From the line with "f_number: 1.5" through the last line of the records below, both ends included, transcribe only those lines, exactly, and omit the pictures.

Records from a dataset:
· · · ·

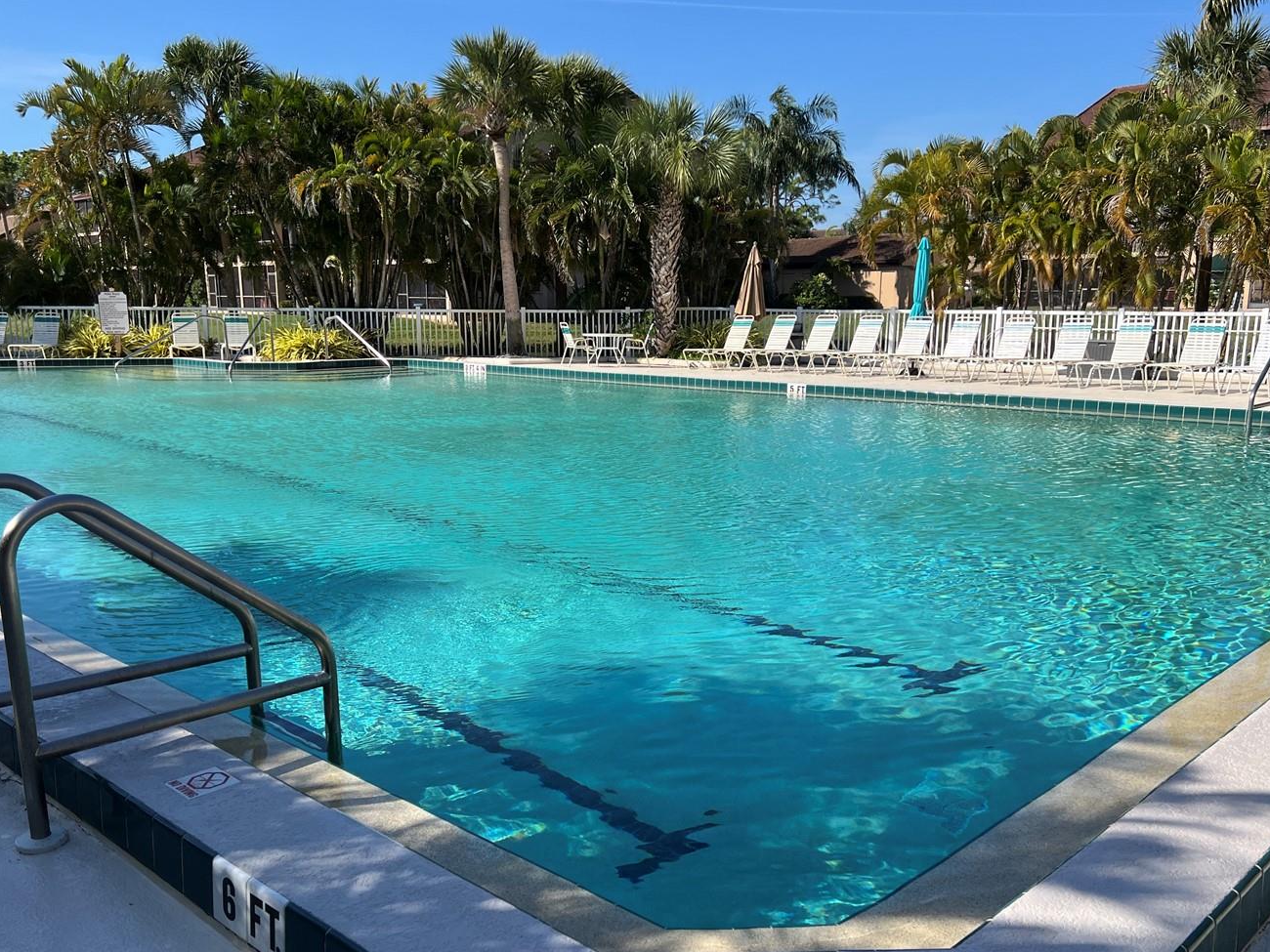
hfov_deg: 56.8
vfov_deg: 44.1
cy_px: 538
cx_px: 607
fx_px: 1174
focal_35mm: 32
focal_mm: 5.7
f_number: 1.5
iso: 50
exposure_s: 1/3571
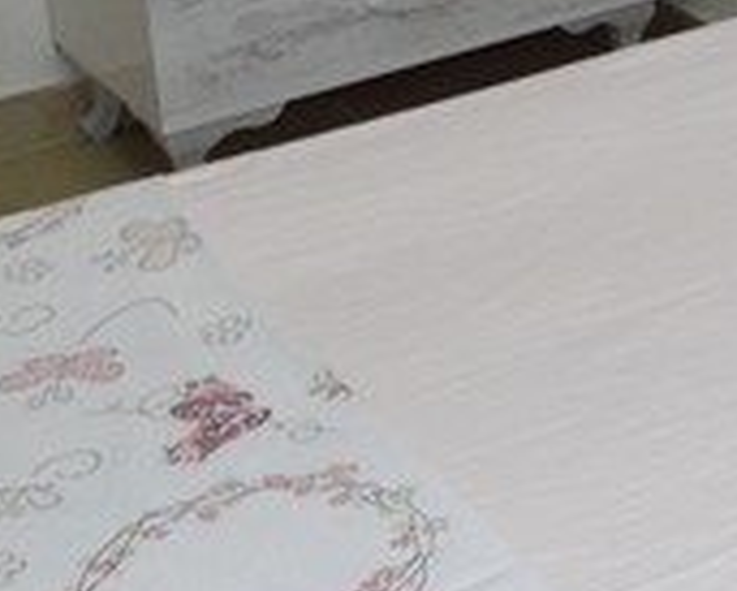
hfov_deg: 16.1
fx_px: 2292
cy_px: -237
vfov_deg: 13.9
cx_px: 1215
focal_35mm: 105
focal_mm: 18
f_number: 6.7
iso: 4000
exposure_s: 1/200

· · · ·

RESPONSE FOR THIS EXERCISE:
f_number: 1.5
iso: 50
exposure_s: 1/3571
hfov_deg: 16.1
fx_px: 2292
cy_px: -237
vfov_deg: 13.9
cx_px: 1215
focal_35mm: 105
focal_mm: 18
f_number: 6.7
iso: 4000
exposure_s: 1/200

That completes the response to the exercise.